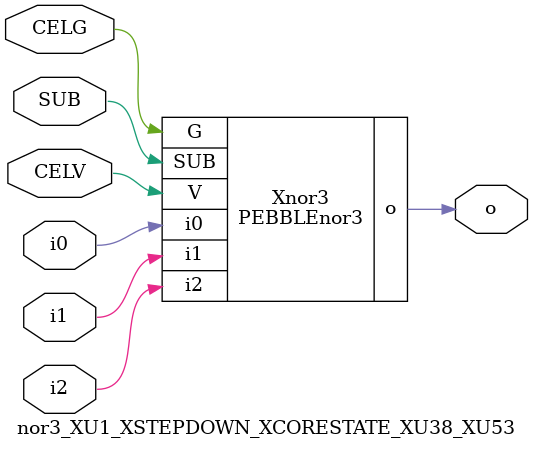
<source format=v>



module PEBBLEnor3 ( o, G, SUB, V, i0, i1, i2 );

  input i0;
  input V;
  input i2;
  input i1;
  input G;
  output o;
  input SUB;
endmodule

//Celera Confidential Do Not Copy nor3_XU1_XSTEPDOWN_XCORESTATE_XU38_XU53
//Celera Confidential Symbol Generator
//NOR3
module nor3_XU1_XSTEPDOWN_XCORESTATE_XU38_XU53 (CELV,CELG,i0,i1,i2,o,SUB);
input CELV;
input CELG;
input i0;
input i1;
input i2;
input SUB;
output o;

//Celera Confidential Do Not Copy nor3
PEBBLEnor3 Xnor3(
.V (CELV),
.i0 (i0),
.i1 (i1),
.i2 (i2),
.o (o),
.SUB (SUB),
.G (CELG)
);
//,diesize,PEBBLEnor3

//Celera Confidential Do Not Copy Module End
//Celera Schematic Generator
endmodule

</source>
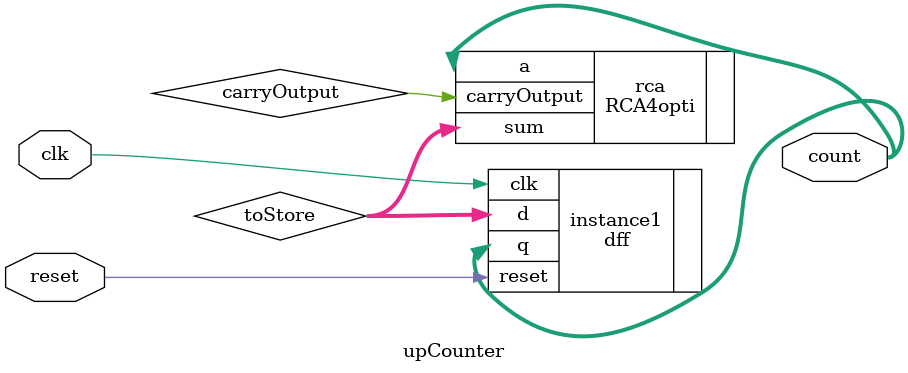
<source format=v>
`timescale 1ns/1ps

module upCounter(clk, count, reset);
    input clk, reset;
    output [3:0] count;
    wire[3:0] count;
    wire [3:0] toStore;
    wire carryOutput;
    
    dff instance1(.clk(clk), .reset(reset), .d(toStore), .q(count));

    // RCA4 rca(.a(count), .b(4'b0000), .carryInput(1'b1), .sum(toStore), .carryOutput(carryOutput));
    RCA4opti rca(.a(count), .sum(toStore), .carryOutput(carryOutput));

endmodule

// module test();

//     reg clk = 0, reset = 0;
//     wire[3:0] out;
    
//     upCounter c(.clk(clk), .count(out), .reset(reset));

//     always begin
//         clk = ~clk;
//         #10;
//     end

//     initial begin
//         $monitor("count = %b%b%b%b", out[3],out[2],out[1],out[0]);
//         reset = 0;
//         #5;
//         reset = 1;
//         #200
        
//         $finish;
//     end

// endmodule
</source>
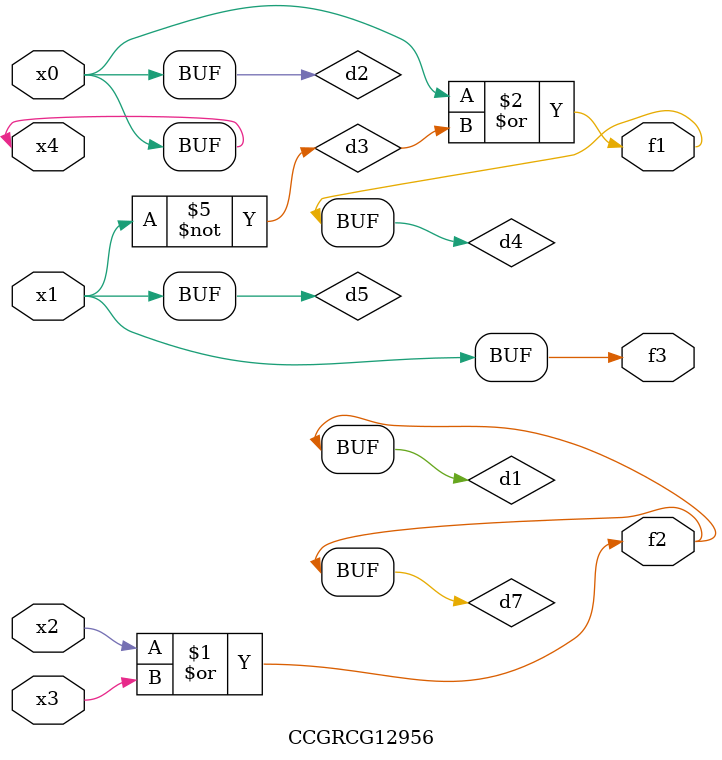
<source format=v>
module CCGRCG12956(
	input x0, x1, x2, x3, x4,
	output f1, f2, f3
);

	wire d1, d2, d3, d4, d5, d6, d7;

	or (d1, x2, x3);
	buf (d2, x0, x4);
	not (d3, x1);
	or (d4, d2, d3);
	not (d5, d3);
	nand (d6, d1, d3);
	or (d7, d1);
	assign f1 = d4;
	assign f2 = d7;
	assign f3 = d5;
endmodule

</source>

= = = = =

> **WHAT YOU HAVE TO DO**: The listing is to be reproduced in full and exactly, except that its pictures are to be dropped.

> **TASK RESPONSE**:
<source format=v>



module PEBBLEnor3 ( o, G, SUB, V, i0, i1, i2 );

  input i0;
  input V;
  input i2;
  input i1;
  input G;
  output o;
  input SUB;
endmodule

//Celera Confidential Do Not Copy nor3_XU1_XSTEPDOWN_XCORESTATE_XU38_XU53
//Celera Confidential Symbol Generator
//NOR3
module nor3_XU1_XSTEPDOWN_XCORESTATE_XU38_XU53 (CELV,CELG,i0,i1,i2,o,SUB);
input CELV;
input CELG;
input i0;
input i1;
input i2;
input SUB;
output o;

//Celera Confidential Do Not Copy nor3
PEBBLEnor3 Xnor3(
.V (CELV),
.i0 (i0),
.i1 (i1),
.i2 (i2),
.o (o),
.SUB (SUB),
.G (CELG)
);
//,diesize,PEBBLEnor3

//Celera Confidential Do Not Copy Module End
//Celera Schematic Generator
endmodule

</source>
<source format=v>
`timescale 1ns/1ps

module upCounter(clk, count, reset);
    input clk, reset;
    output [3:0] count;
    wire[3:0] count;
    wire [3:0] toStore;
    wire carryOutput;
    
    dff instance1(.clk(clk), .reset(reset), .d(toStore), .q(count));

    // RCA4 rca(.a(count), .b(4'b0000), .carryInput(1'b1), .sum(toStore), .carryOutput(carryOutput));
    RCA4opti rca(.a(count), .sum(toStore), .carryOutput(carryOutput));

endmodule

// module test();

//     reg clk = 0, reset = 0;
//     wire[3:0] out;
    
//     upCounter c(.clk(clk), .count(out), .reset(reset));

//     always begin
//         clk = ~clk;
//         #10;
//     end

//     initial begin
//         $monitor("count = %b%b%b%b", out[3],out[2],out[1],out[0]);
//         reset = 0;
//         #5;
//         reset = 1;
//         #200
        
//         $finish;
//     end

// endmodule
</source>
<source format=v>
module CCGRCG12956(
	input x0, x1, x2, x3, x4,
	output f1, f2, f3
);

	wire d1, d2, d3, d4, d5, d6, d7;

	or (d1, x2, x3);
	buf (d2, x0, x4);
	not (d3, x1);
	or (d4, d2, d3);
	not (d5, d3);
	nand (d6, d1, d3);
	or (d7, d1);
	assign f1 = d4;
	assign f2 = d7;
	assign f3 = d5;
endmodule

</source>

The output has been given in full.